[Material shown — start]

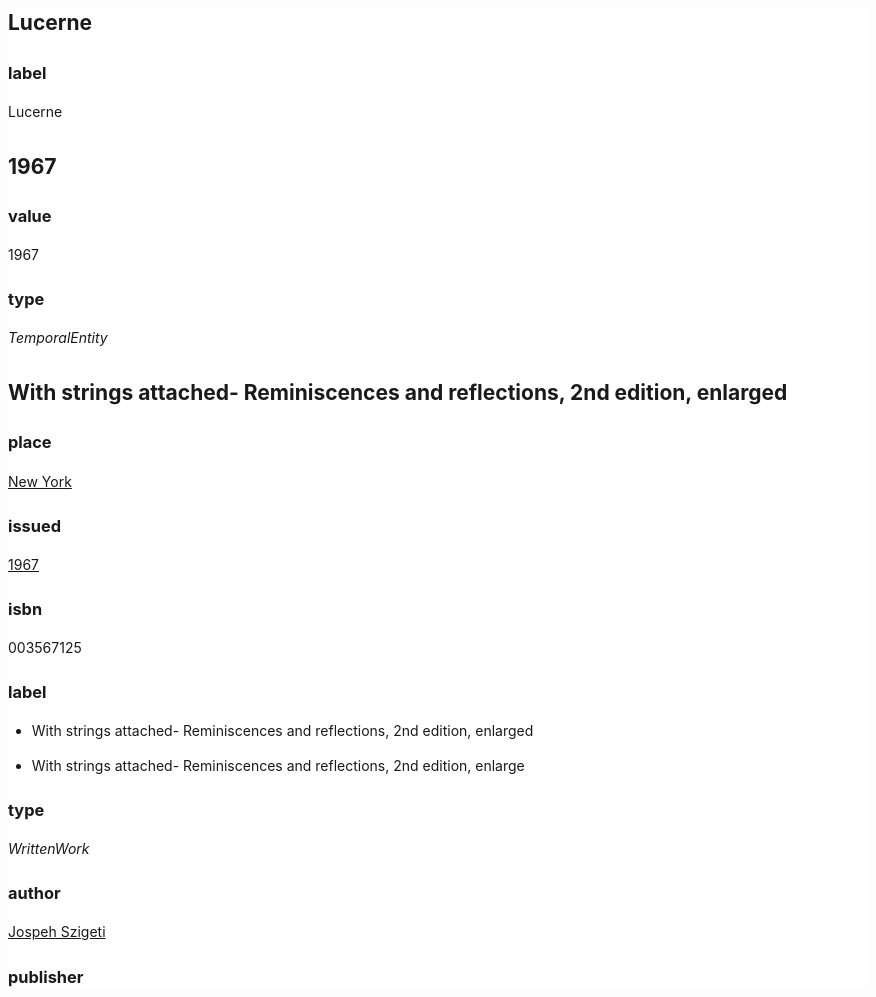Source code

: ## Lucerne

### label


Lucerne

## 1967

### value


1967

### type


*TemporalEntity*

## With strings attached- Reminiscences and reflections, 2nd edition, enlarged

### place


[New York](#New-York)

### issued


[1967](#1967)

### isbn


003567125

### label

 - With strings attached- Reminiscences and reflections, 2nd edition, enlarged

 - With strings attached- Reminiscences and reflections, 2nd edition, enlarge

### type


*WrittenWork*

### author


[Jospeh Szigeti](#Jospeh-Szigeti)

### publisher
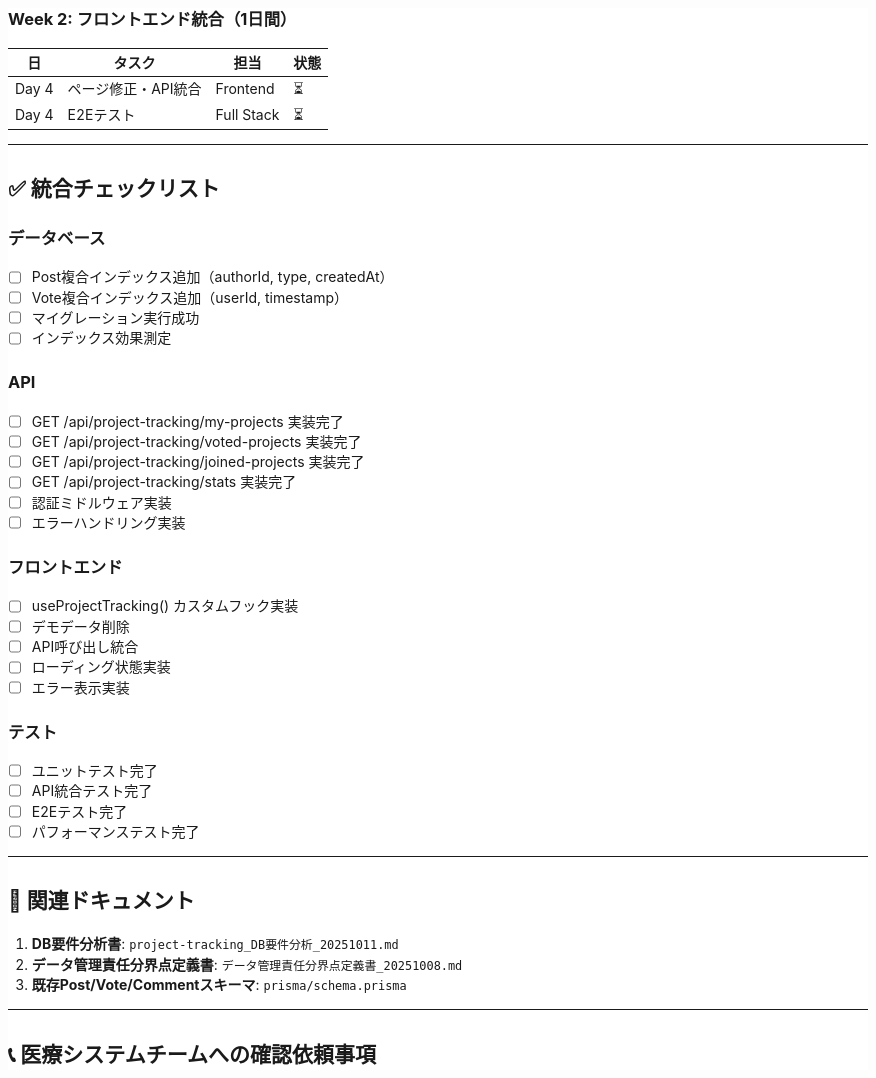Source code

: ### Week 2: フロントエンド統合（1日間）

| 日 | タスク | 担当 | 状態 |
|----|--------|------|------|
| Day 4 | ページ修正・API統合 | Frontend | ⏳ |
| Day 4 | E2Eテスト | Full Stack | ⏳ |

---

## ✅ 統合チェックリスト

### データベース
- [ ] Post複合インデックス追加（authorId, type, createdAt）
- [ ] Vote複合インデックス追加（userId, timestamp）
- [ ] マイグレーション実行成功
- [ ] インデックス効果測定

### API
- [ ] GET /api/project-tracking/my-projects 実装完了
- [ ] GET /api/project-tracking/voted-projects 実装完了
- [ ] GET /api/project-tracking/joined-projects 実装完了
- [ ] GET /api/project-tracking/stats 実装完了
- [ ] 認証ミドルウェア実装
- [ ] エラーハンドリング実装

### フロントエンド
- [ ] useProjectTracking() カスタムフック実装
- [ ] デモデータ削除
- [ ] API呼び出し統合
- [ ] ローディング状態実装
- [ ] エラー表示実装

### テスト
- [ ] ユニットテスト完了
- [ ] API統合テスト完了
- [ ] E2Eテスト完了
- [ ] パフォーマンステスト完了

---

## 🔗 関連ドキュメント

1. **DB要件分析書**: `project-tracking_DB要件分析_20251011.md`
2. **データ管理責任分界点定義書**: `データ管理責任分界点定義書_20251008.md`
3. **既存Post/Vote/Commentスキーマ**: `prisma/schema.prisma`

---

## 📞 医療システムチームへの確認依頼事項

[Material shown — finish]

Can you return every row above word for word, leaving out the pictures?

Source code

: ## Lucerne

### label


Lucerne

## 1967

### value


1967

### type


*TemporalEntity*

## With strings attached- Reminiscences and reflections, 2nd edition, enlarged

### place


[New York](#New-York)

### issued


[1967](#1967)

### isbn


003567125

### label

 - With strings attached- Reminiscences and reflections, 2nd edition, enlarged

 - With strings attached- Reminiscences and reflections, 2nd edition, enlarge

### type


*WrittenWork*

### author


[Jospeh Szigeti](#Jospeh-Szigeti)

### publisher
Source code

: ### Week 2: フロントエンド統合（1日間）

| 日 | タスク | 担当 | 状態 |
|----|--------|------|------|
| Day 4 | ページ修正・API統合 | Frontend | ⏳ |
| Day 4 | E2Eテスト | Full Stack | ⏳ |

---

## ✅ 統合チェックリスト

### データベース
- [ ] Post複合インデックス追加（authorId, type, createdAt）
- [ ] Vote複合インデックス追加（userId, timestamp）
- [ ] マイグレーション実行成功
- [ ] インデックス効果測定

### API
- [ ] GET /api/project-tracking/my-projects 実装完了
- [ ] GET /api/project-tracking/voted-projects 実装完了
- [ ] GET /api/project-tracking/joined-projects 実装完了
- [ ] GET /api/project-tracking/stats 実装完了
- [ ] 認証ミドルウェア実装
- [ ] エラーハンドリング実装

### フロントエンド
- [ ] useProjectTracking() カスタムフック実装
- [ ] デモデータ削除
- [ ] API呼び出し統合
- [ ] ローディング状態実装
- [ ] エラー表示実装

### テスト
- [ ] ユニットテスト完了
- [ ] API統合テスト完了
- [ ] E2Eテスト完了
- [ ] パフォーマンステスト完了

---

## 🔗 関連ドキュメント

1. **DB要件分析書**: `project-tracking_DB要件分析_20251011.md`
2. **データ管理責任分界点定義書**: `データ管理責任分界点定義書_20251008.md`
3. **既存Post/Vote/Commentスキーマ**: `prisma/schema.prisma`

---

## 📞 医療システムチームへの確認依頼事項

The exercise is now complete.